Bisnis Wisata Bali Terparah: 80% Booking Hotel Cancel!

Jakarta, CNBC Indonesia - Tingkat hunian atau okupansi hotel pada libur Natal tahun ini jeblok. Hal ini akibat pengetatan perjalanan seperti wajib PCR yang dikeluarkan satgas maupun kementerian perhubungan (Kemenhub).
Sekretaris Jenderal PHRI, Maulana Yusran menyebut bahwa penurunan itu sangat menyulitkan pengusaha hotel.
Tidak hanya Jakarta, okupansi minim juga terjadi di Jawa dan Sumatera. Bahkan Bali menjadi salah satu provinsi yang paling terdampak karena banyaknya pembatalan.
"Okupansi pada saat Natal bervariatif setiap daerah khususnya Jawa dan Sumatera. Okupansi terdampak paling besar ada di Bali pendapatannya tidak signifikan karena banyak yang cancel. Aktivitas dibatasi tentu tidak besar seperti 2019," kata Maulana pada program Profit CNBC Indonesia, Senin (28/12/2020).
Maulana menyebut meski ada reservasi baru untuk penginapan di Bali namun hal itu jauh tertinggal dari pengembalian dana atau refund. Setidaknya, sebesar 80% hotel di Bali melakukan refund ketika terdapat informasi adanya ketentuan wajib PCR ke Bali yang berdampak pada beban harga penerbangan.
Tidak hanya kenaikan baru, penurunan okupansi juga disebabkan dari dampak pemberlakuan aturan wajib yang memperlihatkan hasil tes rapid antigen atau hasil tes swab PCR yang negatif. Ia mengatakan bahwa penurunan ini jeblok hampir 50 persen.
Menurut Maulana, adanya aturan ini untuk jangka pendek memang agak memberatkan pengelola hotel. Namun, untuk jangka panjang justru mendukung agar pandemi Covid-19 segera berakhir sehingga industri pariwisata tumbuh normal kembali.
"Hal ini (memperlihatkan hasil tes rapid antigen atau hasil tes swab PCR yang negatif), berpengaruh terhadap okupansi hotel. Ada penurunan sekitar 50%," kata dia.
Tak Mudah Pulih
Sektor wisata termasuk perhotelan belum bisa pulih dalam waktu dekat meski pemerintah kini punya menteri pariwisata baru. Pandemi atau aspek kesehatan harus segera dituntaskan lebih dahulu.
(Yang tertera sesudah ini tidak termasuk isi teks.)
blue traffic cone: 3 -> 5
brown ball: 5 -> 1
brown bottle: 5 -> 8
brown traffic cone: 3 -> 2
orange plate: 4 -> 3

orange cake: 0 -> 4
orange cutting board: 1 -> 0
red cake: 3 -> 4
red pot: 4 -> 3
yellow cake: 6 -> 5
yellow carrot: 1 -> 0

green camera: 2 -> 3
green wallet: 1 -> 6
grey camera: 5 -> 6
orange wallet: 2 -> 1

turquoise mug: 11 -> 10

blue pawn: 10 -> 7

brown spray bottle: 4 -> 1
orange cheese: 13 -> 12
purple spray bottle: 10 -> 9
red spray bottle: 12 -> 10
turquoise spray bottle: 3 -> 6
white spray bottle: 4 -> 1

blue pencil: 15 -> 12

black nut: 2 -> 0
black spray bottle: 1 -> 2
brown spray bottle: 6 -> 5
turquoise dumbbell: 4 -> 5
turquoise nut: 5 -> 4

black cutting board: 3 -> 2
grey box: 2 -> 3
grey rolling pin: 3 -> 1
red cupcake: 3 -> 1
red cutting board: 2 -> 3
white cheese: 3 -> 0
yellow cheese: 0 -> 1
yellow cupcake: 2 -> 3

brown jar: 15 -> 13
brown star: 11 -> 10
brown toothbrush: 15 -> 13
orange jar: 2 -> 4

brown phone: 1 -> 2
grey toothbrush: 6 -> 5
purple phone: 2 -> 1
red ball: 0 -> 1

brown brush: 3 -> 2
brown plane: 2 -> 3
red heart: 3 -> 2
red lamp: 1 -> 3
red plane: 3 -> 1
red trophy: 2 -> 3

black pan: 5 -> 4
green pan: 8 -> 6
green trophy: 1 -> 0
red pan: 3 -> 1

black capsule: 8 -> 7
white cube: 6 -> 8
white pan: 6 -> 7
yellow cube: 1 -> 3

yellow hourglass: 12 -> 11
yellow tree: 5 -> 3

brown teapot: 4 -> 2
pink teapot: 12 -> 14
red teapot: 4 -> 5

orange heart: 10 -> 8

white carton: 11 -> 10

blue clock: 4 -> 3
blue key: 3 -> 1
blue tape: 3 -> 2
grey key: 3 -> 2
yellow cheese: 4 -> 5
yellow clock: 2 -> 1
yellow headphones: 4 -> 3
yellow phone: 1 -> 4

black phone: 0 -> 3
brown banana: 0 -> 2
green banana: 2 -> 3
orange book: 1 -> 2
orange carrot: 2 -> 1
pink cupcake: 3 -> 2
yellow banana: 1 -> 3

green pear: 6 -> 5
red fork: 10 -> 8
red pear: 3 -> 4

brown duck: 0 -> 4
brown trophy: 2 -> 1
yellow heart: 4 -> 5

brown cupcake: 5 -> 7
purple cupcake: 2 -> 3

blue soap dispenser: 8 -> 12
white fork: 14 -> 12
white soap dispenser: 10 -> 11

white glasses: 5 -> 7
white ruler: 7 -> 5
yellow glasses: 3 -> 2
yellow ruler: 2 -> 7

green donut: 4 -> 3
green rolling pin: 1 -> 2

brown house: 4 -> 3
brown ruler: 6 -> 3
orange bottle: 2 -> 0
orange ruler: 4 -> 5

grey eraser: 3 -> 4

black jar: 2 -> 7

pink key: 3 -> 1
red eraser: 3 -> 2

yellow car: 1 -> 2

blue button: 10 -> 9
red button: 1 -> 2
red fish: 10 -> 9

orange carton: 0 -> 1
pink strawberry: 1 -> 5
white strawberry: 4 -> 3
"Sektor perhotelan ataupun pariwisata kita sangat membutuhkan interaksi dan pengumpulan orang. Ini harapan kami karena situasi pandemi kita harus berdamai dengan kebijakan dari menahan pergerakan tersebut dan untuk tahun depan kita butuhkan beberapa strategi," kata Maulana.
Kendati diprediksi membaik karena sudah adanya vaksin Covid-19, namun Yusran mengatakan bahwa PHRI belum bisa membayangkan adanya pertumbuhan. Walaupun ada tapi itu tidak terlalu besar.
Kendati adanya Menteri Pariwisata dan Ekonomi Kreatif yang baru, Sandiaga Salahuddin Uno tapi hal tersebut juga belum membawa angin segar bagi sektor pariwisata.
"Maka 2021 akan sama halnya belum bisa membayangkan ada pertumbuhan walau ada tapi kecil. Jika ditanya ada menteri baru ini agak sedikit berbeda. Sebelum bicara kebangkitan kita bicara recovery dulu. Bagaimana 13 sektor bertahan dulu. Baru kita bisa bicara pembangunan itu sendiri," katanya.